Como você pode impedir que corretores de dados coletem suas informações?

An infographic showing how to protect yourself from data brokers

Você não pode impedir completamente a coleta de dados por corretores, mas pode reduzi-la. Veja como:

  • Limite o que você compartilha, evite fornecer detalhes reais como seu nome completo ou data de nascimento real ao criar contas em serviços, e pense duas vezes antes de preencher questionários, pesquisas ou formulários de sorteios.
  • Ao se inscrever em serviços on-line, use alias de e-mail que encaminham mensagens para sua caixa de entrada principal. Isso protege seu endereço de e-mail real, permite identificar quem compartilhou ou vazou o alias e permite desativar ou excluir facilmente o alias se você começar a receber spam.
  • Remova-se de listas de marketing cancelando a assinatura de newsletters, catálogos e e-mails promocionais que você não usa. No Proton Mail, você pode fazer isso facilmente na visualização de Newsletters.
  • Revise seus aplicativos móveis, remova aqueles que você não usa e negue o acesso à localização e permissões de rastreamento para aplicativos que não precisam deles.
  • Use ferramentas que priorizam a privacidade sempre que estiver on-line, incluindo navegadores e mecanismos de pesquisa com bloqueadores de rastreadores, uma VPN(nova janela) para mascarar seu IP e criptografar seu tráfego, armazenamento em nuvem seguro que não escaneia seus dados e e-mail criptografado para comunicações seguras.
  • Opte pela exclusão de sites de corretores de dados, como Acxiom(nova janela) e Experian(nova janela), procure por si mesmo e solicite a remoção em sites de pesquisa de pessoas.

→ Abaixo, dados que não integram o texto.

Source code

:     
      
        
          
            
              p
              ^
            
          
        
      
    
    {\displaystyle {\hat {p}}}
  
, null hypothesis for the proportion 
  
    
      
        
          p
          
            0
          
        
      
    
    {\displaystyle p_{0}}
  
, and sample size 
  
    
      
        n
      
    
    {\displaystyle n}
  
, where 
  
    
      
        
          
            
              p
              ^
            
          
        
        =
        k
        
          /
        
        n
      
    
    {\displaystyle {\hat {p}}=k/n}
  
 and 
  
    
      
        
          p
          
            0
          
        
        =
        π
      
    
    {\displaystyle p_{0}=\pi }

Você também pode usar serviços como DeleteMe ou Privacy Bee, que enviam solicitações de exclusão em seu nome em muitos sites, embora nem sempre sejam eficazes(nova janela).

Você pode tomar medidas para reduzir sua exposição — cada pouco ajuda. Mas, em última análise, a única maneira real de impedir que os corretores de dados coletem, explorem e vendam dados é por meio de regulamentos fortes e aplicáveis.

Até que isso aconteça, ferramentas que colocam você no controle dos seus dados são sua melhor defesa.

Perguntas frequentes

Um corretor de informações pode criar perfis fantasmas mesmo se eu evitar as redes sociais?

Mesmo que você tente limitar sua atividade on-line, um corretor de informações ainda pode criar perfis sobre você. Essas empresas coletam dados de fontes off-line, como registros de propriedade, registros do DMV, dados do censo e até informações compartilhadas por outras pessoas em sua casa ou local de trabalho. Por exemplo, se um amigo listar você como contato de emergência ou marcá-lo em uma foto, esses dados podem ser conectados a você.

Os corretores de dados usam IA para analisar e expandir seus conjuntos de dados?

Muitos corretores usam inteligência artificial e aprendizado de máquina para coletar informações e fazer suposições sobre seu estilo de vida que você pode nunca ver ou ter a chance de corrigir. Por exemplo, a Publicis — a maior empresa de publicidade do mundo, que também atua como corretora de dados — construiu o CoreAI, uma plataforma que afirma ser capaz de traçar o perfil de mais de 2,3 bilhões de indivíduos. Detalhes como hábitos de gastos domésticos e preferências familiares são usados para decidir se alguém deve ser alvo de produtos econômicos ou ofertas de alto padrão.

Você pode ganhar dinheiro com seus próprios dados em vez de deixar os corretores vendê-los?

Embora a ideia de monetização de dados pessoais ainda esteja em seus estágios iniciais e longe de competir com a enorme indústria de corretagem de dados, ela está começando a despertar interesse. Um punhado de plataformas já permite que as pessoas optem por participar e sejam recompensadas, como aplicativos que pagam os usuários diretamente pelo compartilhamento de atividades de navegação ou recibos de compras.

Outras, como Datapods, permitem que os usuários licenciem seus dados em pacotes, decidam exatamente o que compartilhar, revoguem o consentimento a qualquer momento e ganhem uma parte da receita. Em escala nacional, a iniciativa dWallet do Brasil oferece aos cidadãos uma “conta poupança de dados” para armazenar informações pessoais com segurança e vender acesso a elas por oferta.